The growing tension between the US and the other imperialist powers and their former client regimes became acute when the dictatorships launched repressive operations against their own populations or went to war with neighboring regimes. The “humanitarian interventions” of the 1990s were the logical result of the changed economic and political situation. Mass repression and warfare created instability that imperialism was no longer compelled to tolerate in most of the global south.
In the past few years, we are seeing the limits of pro-neo-liberal capitalist democratization in the global south. As Marx argued in the Communist Manifesto, “the first step in the revolution by the working class is to raise the proletariat to the position of ruling class to win the battle of democracy.” Put simply, the development of democratic openings under capitalism creates the space for the growth of independent working class and popular organizations. The imperialists’ hoped to replicate the liberal, parliamentary democracy of the global north in the global south - a political system where the population gets to choose between different pro-capitalist alternatives every two to four years. However, the expansion of freedom of the press, assembly and association, combined with the social crisis induced by neo-liberal policies, has provided a fertile environment for the rebirth of mass anti-capitalist struggles.
Nowhere is this more evident than Latin America. Over the past four years, mass struggles of workers and other popular forces against neo-liberalism have swept across Latin America, overthrowing pro-imperialist regimes in Bolivia and Argentina. Even in occupied Iraq, the overthrow of the Saddam Hussein dictatorship has created the space for mass mobilization and organization - of both unions and religious-led military and political opposition to the US/UK occupation.
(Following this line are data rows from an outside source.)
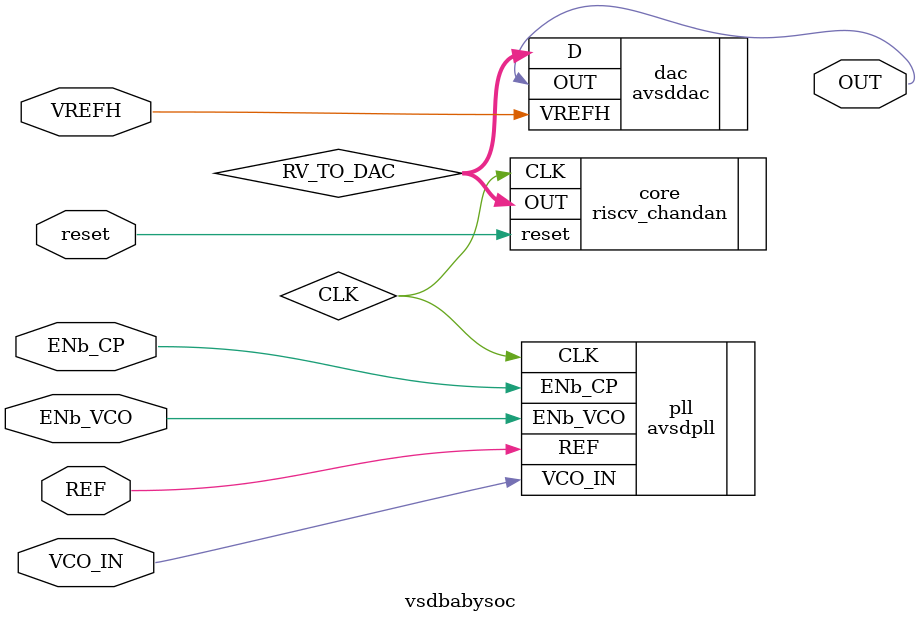
<source format=v>
module vsdbabysoc (
   output wire OUT,
   //
   input  wire reset,
   //
   input  wire VCO_IN,
   input  wire ENb_CP,
   input  wire ENb_VCO,
   input  wire REF,
   //
   // input  wire VREFL,
   input  wire VREFH
);

   wire CLK;
   wire [9:0] RV_TO_DAC;

   riscv_chandan core (
      .OUT(RV_TO_DAC),
      .CLK(CLK),
      .reset(reset)
   );

   avsdpll pll (
      .CLK(CLK),
      .VCO_IN(VCO_IN),
      .ENb_CP(ENb_CP),
      .ENb_VCO(ENb_VCO),
      .REF(REF)
   );

   avsddac dac (
      .OUT(OUT),
      .D(RV_TO_DAC),
      // .VREFL(VREFL),
      .VREFH(VREFH)
   );
   
endmodule

</source>
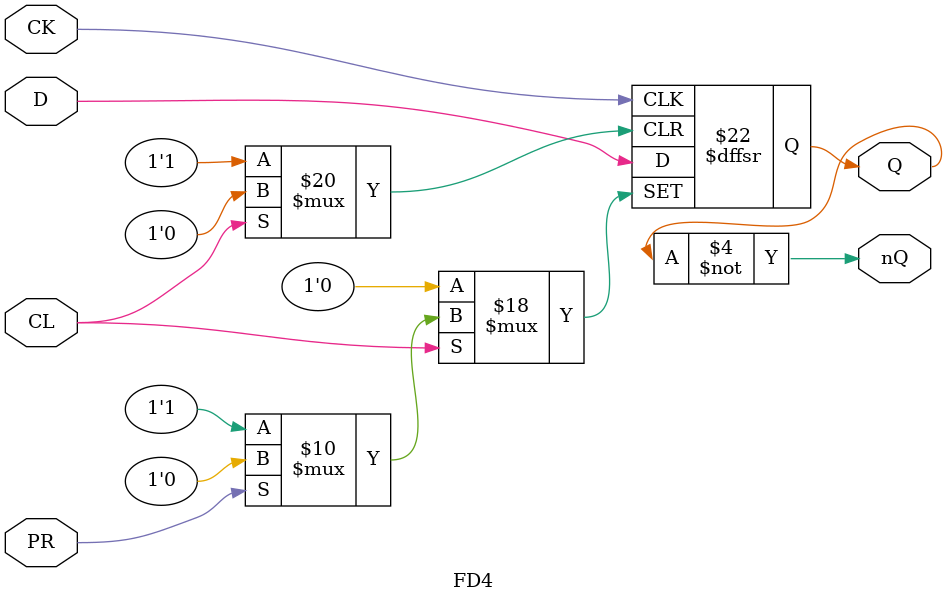
<source format=v>


module FD4(
	input CK,
	input D,
	input PR, CL,
	output reg Q = 1'b0,
	output nQ
);

	always @(negedge CK, negedge PR, negedge CL)
	begin
		if (~PR)
			Q <= #1 1'b1;
		else if (~CL)
			Q <= #1 1'b0;
		else
			Q <= #1 D;
	end
	
	assign nQ = ~Q;

endmodule

</source>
Whether or not the imperialist powers will maintain their commitment to parliamentary democracy in the global South will depend on the independence and radicalism of these mass movements. If the newly elected left governments in Bolivia and Argentina follow the path of the PT (Workers’ Party) in Brazil and the ANC (African National Congress) in South Africa and demobilize the mass movements and follow the neoliberal dictates of the IMF and World Bank, liberal capitalist democracy will survive. However, if these left governments challenge neoliberalism through nationalizations and other forms of statist economic policies or cannot contain the mass movement, the imperialists may well revert to their traditional allies in the military and civilian bureaucracies. At that point, the ability of the mass movements to continue to mobilize independently of — and possibly in opposition to - the Left governments, will determine whether or not a new, more radical workers’ and popular democracy will emerge or the older capitalist dictatorships will again become the norm in the global South.
Charlie Post is active in the faculty union at the City University of New York and is a member of the National Committee of Solidarity, a US revolutionary socialist organization.